- Exercise goal -
Which lines in the entries below contain the word "shutdown"? Pull out each of them.

<<<<

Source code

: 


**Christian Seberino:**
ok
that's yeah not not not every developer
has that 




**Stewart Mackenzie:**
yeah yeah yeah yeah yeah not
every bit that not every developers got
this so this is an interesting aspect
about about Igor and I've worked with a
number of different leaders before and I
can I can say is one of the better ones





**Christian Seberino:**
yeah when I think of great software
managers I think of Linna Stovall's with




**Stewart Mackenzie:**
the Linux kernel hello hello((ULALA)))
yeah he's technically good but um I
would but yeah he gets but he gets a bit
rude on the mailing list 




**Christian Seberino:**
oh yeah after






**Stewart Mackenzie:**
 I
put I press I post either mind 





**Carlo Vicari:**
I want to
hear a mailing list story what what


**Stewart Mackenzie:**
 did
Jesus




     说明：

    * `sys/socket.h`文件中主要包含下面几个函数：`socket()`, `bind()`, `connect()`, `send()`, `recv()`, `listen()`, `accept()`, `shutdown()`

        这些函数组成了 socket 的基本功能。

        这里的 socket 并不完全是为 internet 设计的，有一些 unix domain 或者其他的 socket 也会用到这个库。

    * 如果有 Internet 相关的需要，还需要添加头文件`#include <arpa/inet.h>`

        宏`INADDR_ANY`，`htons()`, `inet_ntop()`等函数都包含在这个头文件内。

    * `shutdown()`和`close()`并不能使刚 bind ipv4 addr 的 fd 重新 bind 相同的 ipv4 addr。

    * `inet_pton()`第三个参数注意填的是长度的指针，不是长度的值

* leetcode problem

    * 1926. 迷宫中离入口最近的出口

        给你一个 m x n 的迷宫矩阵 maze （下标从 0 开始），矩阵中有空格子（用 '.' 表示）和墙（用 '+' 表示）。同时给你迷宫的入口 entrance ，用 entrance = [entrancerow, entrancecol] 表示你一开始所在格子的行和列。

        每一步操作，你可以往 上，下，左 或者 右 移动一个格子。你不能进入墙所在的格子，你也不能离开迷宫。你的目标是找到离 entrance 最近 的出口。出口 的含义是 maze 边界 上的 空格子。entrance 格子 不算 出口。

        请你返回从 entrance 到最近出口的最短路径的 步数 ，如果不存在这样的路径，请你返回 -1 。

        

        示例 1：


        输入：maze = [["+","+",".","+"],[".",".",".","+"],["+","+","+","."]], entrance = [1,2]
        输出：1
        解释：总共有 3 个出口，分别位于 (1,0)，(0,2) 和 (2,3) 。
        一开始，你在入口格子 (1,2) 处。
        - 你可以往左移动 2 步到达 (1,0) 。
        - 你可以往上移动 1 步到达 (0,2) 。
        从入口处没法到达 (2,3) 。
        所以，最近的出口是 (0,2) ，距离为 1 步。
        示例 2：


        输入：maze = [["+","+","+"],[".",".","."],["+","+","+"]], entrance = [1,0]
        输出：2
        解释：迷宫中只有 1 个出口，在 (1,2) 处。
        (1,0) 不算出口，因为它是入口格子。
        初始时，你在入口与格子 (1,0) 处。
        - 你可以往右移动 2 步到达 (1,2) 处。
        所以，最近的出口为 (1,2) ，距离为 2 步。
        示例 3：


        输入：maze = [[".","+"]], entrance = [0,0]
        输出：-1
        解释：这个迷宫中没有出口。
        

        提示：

>>>>

- Answer area -
    * `sys/socket.h`文件中主要包含下面几个函数：`socket()`, `bind()`, `connect()`, `send()`, `recv()`, `listen()`, `accept()`, `shutdown()`
    * `shutdown()`和`close()`并不能使刚 bind ipv4 addr 的 fd 重新 bind 相同的 ipv4 addr。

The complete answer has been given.